---------- PROVIDED DATA ----------

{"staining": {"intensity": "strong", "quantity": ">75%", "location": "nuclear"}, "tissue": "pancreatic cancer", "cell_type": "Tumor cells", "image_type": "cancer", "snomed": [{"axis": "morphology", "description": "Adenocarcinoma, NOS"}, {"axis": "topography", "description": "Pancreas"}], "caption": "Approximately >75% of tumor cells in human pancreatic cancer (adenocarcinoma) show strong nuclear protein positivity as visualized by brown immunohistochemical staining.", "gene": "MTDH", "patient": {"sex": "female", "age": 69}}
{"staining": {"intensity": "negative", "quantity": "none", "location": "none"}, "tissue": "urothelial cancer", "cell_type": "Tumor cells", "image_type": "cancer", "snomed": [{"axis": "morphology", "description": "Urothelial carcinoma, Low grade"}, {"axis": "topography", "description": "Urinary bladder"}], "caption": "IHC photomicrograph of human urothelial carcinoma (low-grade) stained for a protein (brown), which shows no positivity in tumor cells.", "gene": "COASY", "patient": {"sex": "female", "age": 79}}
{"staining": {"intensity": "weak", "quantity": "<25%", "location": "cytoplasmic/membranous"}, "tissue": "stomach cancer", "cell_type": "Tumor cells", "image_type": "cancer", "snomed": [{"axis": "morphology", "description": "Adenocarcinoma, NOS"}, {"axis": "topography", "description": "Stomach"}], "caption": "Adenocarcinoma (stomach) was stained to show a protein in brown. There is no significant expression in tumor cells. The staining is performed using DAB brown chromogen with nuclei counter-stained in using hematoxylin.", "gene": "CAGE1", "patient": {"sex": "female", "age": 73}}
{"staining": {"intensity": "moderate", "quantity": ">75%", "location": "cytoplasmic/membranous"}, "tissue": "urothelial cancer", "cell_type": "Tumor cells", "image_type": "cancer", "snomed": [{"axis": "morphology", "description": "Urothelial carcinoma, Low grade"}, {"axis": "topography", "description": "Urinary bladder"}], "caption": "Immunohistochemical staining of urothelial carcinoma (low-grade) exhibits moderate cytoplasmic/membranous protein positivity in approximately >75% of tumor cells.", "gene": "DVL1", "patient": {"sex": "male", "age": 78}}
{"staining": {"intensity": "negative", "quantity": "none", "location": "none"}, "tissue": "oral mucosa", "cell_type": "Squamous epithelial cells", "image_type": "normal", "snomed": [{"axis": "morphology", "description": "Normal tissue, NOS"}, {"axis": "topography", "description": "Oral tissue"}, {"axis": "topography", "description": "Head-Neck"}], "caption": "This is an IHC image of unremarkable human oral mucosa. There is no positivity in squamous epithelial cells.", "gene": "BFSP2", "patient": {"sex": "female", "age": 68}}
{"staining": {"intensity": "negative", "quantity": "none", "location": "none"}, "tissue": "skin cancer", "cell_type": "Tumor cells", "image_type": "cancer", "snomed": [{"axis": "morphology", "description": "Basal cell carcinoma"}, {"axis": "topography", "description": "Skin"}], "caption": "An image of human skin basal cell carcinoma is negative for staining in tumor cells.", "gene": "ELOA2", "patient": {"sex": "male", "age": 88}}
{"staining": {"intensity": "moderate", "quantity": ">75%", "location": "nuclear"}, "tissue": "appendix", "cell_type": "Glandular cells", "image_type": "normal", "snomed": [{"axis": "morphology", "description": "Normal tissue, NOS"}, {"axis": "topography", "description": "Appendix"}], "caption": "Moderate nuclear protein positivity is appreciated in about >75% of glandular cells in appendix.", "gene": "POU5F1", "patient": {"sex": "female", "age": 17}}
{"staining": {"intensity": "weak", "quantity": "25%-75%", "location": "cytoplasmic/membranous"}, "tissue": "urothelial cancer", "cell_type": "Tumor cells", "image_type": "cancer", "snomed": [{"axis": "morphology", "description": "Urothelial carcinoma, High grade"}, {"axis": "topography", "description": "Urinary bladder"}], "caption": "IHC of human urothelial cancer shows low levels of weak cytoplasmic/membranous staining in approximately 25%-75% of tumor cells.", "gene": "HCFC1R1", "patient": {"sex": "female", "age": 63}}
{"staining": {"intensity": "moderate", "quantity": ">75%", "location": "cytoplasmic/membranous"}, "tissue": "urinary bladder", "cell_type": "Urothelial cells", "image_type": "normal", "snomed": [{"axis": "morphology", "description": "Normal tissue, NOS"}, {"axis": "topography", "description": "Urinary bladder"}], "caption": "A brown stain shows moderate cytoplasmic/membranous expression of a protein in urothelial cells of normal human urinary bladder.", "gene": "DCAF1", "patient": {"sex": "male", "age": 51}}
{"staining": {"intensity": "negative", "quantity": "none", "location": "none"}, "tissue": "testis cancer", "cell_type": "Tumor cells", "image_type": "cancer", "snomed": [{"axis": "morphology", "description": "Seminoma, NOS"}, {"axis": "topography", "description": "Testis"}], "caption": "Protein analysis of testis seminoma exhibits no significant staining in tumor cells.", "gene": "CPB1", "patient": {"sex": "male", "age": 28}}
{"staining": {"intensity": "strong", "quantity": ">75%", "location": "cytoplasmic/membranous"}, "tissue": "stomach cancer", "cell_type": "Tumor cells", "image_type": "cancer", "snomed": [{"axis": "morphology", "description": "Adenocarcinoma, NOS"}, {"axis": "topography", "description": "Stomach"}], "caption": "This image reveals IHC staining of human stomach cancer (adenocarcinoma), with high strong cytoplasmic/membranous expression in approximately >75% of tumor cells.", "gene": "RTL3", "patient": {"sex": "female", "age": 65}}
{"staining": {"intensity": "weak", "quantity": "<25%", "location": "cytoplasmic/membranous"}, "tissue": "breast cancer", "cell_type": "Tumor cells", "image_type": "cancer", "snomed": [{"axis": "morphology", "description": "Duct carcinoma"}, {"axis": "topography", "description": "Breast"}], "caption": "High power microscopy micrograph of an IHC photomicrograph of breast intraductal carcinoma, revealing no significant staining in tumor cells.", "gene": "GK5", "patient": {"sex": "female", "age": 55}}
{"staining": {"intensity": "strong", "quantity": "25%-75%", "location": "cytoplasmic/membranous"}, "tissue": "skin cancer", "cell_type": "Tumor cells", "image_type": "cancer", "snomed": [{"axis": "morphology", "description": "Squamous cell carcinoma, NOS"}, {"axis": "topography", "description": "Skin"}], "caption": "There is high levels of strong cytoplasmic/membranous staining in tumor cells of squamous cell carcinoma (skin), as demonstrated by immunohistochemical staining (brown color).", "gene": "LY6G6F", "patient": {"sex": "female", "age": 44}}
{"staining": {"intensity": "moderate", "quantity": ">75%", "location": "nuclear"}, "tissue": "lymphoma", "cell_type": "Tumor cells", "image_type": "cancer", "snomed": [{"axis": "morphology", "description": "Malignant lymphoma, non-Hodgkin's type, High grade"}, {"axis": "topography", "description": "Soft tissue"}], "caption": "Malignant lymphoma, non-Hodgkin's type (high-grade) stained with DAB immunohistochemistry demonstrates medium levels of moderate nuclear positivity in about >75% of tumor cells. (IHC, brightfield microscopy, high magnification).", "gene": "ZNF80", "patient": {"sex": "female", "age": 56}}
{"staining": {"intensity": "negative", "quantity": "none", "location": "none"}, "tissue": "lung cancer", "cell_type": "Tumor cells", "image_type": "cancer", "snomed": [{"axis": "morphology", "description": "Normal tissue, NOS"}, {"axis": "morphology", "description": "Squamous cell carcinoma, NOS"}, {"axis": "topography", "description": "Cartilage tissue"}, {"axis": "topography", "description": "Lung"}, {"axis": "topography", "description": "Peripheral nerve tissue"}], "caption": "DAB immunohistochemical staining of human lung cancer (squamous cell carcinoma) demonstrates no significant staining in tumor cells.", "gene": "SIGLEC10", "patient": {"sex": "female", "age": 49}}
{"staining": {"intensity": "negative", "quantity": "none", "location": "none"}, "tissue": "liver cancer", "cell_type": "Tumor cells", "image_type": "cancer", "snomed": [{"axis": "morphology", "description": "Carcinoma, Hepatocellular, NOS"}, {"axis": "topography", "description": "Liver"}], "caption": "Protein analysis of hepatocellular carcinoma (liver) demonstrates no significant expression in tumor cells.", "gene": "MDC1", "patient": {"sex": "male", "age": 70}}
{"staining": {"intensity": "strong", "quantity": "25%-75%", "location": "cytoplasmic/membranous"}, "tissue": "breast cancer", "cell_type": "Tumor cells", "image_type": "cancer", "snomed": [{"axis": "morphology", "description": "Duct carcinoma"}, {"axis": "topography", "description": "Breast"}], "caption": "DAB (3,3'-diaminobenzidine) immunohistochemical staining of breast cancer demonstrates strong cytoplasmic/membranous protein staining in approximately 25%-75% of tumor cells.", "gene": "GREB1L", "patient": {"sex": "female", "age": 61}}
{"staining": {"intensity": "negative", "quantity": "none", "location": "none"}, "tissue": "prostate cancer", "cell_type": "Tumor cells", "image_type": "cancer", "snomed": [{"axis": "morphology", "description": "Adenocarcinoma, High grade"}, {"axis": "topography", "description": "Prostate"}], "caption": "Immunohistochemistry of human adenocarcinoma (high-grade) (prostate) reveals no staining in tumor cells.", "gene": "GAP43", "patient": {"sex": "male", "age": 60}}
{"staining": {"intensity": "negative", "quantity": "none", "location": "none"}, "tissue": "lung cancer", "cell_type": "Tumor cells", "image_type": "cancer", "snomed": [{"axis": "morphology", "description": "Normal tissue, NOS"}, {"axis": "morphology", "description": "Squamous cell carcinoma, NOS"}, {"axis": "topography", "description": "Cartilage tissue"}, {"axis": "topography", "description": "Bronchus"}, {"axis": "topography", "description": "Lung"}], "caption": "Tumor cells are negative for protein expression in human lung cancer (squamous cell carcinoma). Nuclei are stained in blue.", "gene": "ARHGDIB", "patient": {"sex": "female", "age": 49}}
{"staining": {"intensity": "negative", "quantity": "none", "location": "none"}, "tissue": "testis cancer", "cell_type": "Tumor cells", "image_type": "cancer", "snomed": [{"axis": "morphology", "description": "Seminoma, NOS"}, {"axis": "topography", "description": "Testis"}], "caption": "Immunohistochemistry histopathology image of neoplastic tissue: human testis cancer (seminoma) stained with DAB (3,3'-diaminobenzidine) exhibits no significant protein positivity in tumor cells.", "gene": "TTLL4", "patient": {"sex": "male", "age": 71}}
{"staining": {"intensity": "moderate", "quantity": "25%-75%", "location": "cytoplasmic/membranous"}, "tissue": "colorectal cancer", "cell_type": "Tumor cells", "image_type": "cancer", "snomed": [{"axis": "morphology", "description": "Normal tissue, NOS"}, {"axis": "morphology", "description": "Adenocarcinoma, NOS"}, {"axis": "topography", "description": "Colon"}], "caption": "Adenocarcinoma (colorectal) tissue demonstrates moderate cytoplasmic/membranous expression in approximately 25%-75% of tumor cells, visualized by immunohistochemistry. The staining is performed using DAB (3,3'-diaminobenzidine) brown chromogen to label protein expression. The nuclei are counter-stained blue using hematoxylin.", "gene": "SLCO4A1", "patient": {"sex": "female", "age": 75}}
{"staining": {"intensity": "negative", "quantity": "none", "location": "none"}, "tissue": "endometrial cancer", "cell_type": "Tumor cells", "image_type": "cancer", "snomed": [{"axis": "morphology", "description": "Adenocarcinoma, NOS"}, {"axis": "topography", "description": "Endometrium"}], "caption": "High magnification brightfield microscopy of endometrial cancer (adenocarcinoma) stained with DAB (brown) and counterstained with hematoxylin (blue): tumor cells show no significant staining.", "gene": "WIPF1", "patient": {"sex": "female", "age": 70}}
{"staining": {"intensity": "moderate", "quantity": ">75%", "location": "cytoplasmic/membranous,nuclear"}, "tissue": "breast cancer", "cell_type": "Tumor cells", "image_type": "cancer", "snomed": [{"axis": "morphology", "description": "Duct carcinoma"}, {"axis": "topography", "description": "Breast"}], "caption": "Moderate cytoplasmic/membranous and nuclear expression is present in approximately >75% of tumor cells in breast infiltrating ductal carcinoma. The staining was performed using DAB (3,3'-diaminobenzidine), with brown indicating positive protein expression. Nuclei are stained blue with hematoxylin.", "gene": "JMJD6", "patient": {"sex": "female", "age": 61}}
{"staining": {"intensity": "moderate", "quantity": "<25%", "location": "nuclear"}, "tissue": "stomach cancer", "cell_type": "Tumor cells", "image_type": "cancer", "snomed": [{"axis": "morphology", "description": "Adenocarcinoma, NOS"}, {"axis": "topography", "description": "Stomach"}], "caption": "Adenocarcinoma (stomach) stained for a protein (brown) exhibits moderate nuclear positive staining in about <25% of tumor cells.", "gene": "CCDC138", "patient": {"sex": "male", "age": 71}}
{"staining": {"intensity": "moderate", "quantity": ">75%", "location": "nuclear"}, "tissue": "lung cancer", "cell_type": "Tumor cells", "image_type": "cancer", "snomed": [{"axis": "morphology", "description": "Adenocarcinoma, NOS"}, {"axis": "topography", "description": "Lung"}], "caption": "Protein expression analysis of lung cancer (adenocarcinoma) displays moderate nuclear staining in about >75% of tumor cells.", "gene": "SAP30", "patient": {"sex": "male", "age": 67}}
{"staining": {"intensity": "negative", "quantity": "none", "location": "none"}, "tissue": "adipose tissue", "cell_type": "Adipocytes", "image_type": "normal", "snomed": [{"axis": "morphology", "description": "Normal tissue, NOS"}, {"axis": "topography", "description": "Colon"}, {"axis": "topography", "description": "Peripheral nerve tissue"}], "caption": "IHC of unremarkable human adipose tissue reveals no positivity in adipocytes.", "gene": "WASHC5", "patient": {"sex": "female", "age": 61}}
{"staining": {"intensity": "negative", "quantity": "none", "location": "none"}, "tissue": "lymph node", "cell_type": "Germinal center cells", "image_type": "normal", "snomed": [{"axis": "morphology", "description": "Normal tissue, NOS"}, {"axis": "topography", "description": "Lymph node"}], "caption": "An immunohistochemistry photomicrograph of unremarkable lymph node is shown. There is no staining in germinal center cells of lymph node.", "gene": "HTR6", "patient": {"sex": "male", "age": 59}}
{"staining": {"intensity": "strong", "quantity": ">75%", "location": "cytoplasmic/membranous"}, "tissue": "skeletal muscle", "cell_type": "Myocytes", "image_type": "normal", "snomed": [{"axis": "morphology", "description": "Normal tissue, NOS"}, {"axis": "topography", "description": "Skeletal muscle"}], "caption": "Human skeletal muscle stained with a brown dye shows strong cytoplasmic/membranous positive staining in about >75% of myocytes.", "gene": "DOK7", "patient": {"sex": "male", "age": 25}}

----------

- _WORK TO COMPLETE_: Beginning at the line above with "analysis of testis" and finishing at the line with "image reveals IHC", return each line exactly and return nothing else.

- _EXERCISE ANSWER_:
{"staining": {"intensity": "negative", "quantity": "none", "location": "none"}, "tissue": "testis cancer", "cell_type": "Tumor cells", "image_type": "cancer", "snomed": [{"axis": "morphology", "description": "Seminoma, NOS"}, {"axis": "topography", "description": "Testis"}], "caption": "Protein analysis of testis seminoma exhibits no significant staining in tumor cells.", "gene": "CPB1", "patient": {"sex": "male", "age": 28}}
{"staining": {"intensity": "strong", "quantity": ">75%", "location": "cytoplasmic/membranous"}, "tissue": "stomach cancer", "cell_type": "Tumor cells", "image_type": "cancer", "snomed": [{"axis": "morphology", "description": "Adenocarcinoma, NOS"}, {"axis": "topography", "description": "Stomach"}], "caption": "This image reveals IHC staining of human stomach cancer (adenocarcinoma), with high strong cytoplasmic/membranous expression in approximately >75% of tumor cells.", "gene": "RTL3", "patient": {"sex": "female", "age": 65}}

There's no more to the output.